▶ What the exercise asks
In the text of each row, substitute "multidisciplinar" for every "crossfuncional" and change nothing else. Omit the pictures from your answer.

▶ Materials provided
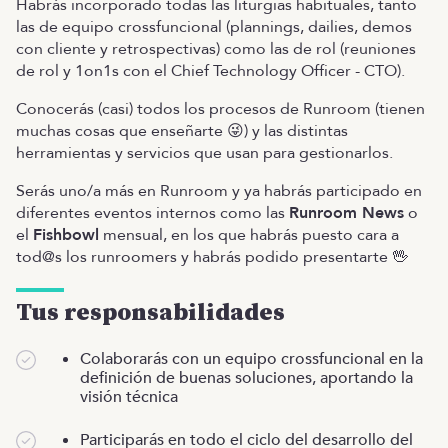
Habrás incorporado todas las liturgias habituales, tanto
las de equipo crossfuncional (plannings, dailies, demos
con cliente y retrospectivas) como las de rol (reuniones
de rol y 1on1s con el Chief Technology Officer - CTO).
Conocerás (casi) todos los procesos de Runroom (tienen
muchas cosas que enseñarte 😜) y las distintas
herramientas y servicios que usan para gestionarlos.
Serás uno/a más en Runroom y ya habrás participado en
diferentes eventos internos como las
Runroom News
o
el
Fishbowl
mensual, en los que habrás puesto cara a
tod@s los runroomers y habrás podido presentarte 🖖
Tus responsabilidades
Colaborarás con un equipo crossfuncional en la
definición de buenas soluciones, aportando la
visión técnica
Participarás en todo el ciclo del desarrollo del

▶ Task response
Habrás incorporado todas las liturgias habituales, tanto
las de equipo multidisciplinar (plannings, dailies, demos
con cliente y retrospectivas) como las de rol (reuniones
de rol y 1on1s con el Chief Technology Officer - CTO).
Conocerás (casi) todos los procesos de Runroom (tienen
muchas cosas que enseñarte 😜) y las distintas
herramientas y servicios que usan para gestionarlos.
Serás uno/a más en Runroom y ya habrás participado en
diferentes eventos internos como las
Runroom News
o
el
Fishbowl
mensual, en los que habrás puesto cara a
tod@s los runroomers y habrás podido presentarte 🖖
Tus responsabilidades
Colaborarás con un equipo multidisciplinar en la
definición de buenas soluciones, aportando la
visión técnica
Participarás en todo el ciclo del desarrollo del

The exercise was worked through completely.